(Saved data entries)
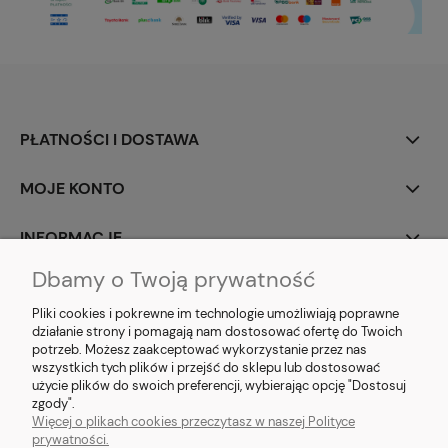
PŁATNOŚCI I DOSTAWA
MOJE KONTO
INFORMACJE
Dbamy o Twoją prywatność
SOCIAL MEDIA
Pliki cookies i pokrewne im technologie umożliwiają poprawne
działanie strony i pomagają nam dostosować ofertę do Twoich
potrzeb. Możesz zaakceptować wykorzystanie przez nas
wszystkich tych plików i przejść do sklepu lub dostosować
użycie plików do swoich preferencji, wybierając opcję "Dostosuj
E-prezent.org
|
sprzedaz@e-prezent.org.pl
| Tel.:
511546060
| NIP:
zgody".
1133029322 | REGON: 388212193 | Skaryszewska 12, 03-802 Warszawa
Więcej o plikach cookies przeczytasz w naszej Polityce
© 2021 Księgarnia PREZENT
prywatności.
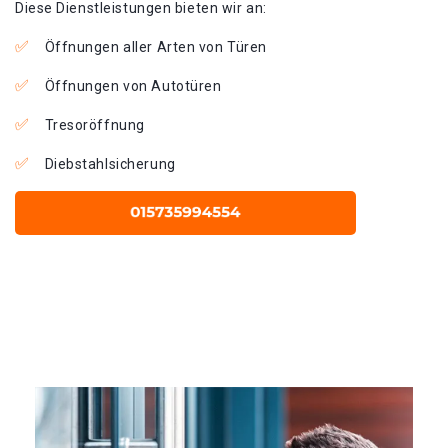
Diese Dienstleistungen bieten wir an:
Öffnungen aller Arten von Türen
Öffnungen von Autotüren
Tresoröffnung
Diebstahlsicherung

Task brief:
List each line from the items above that contains the word "dostosować".

Task response:
działanie strony i pomagają nam dostosować ofertę do Twoich
wszystkich tych plików i przejść do sklepu lub dostosować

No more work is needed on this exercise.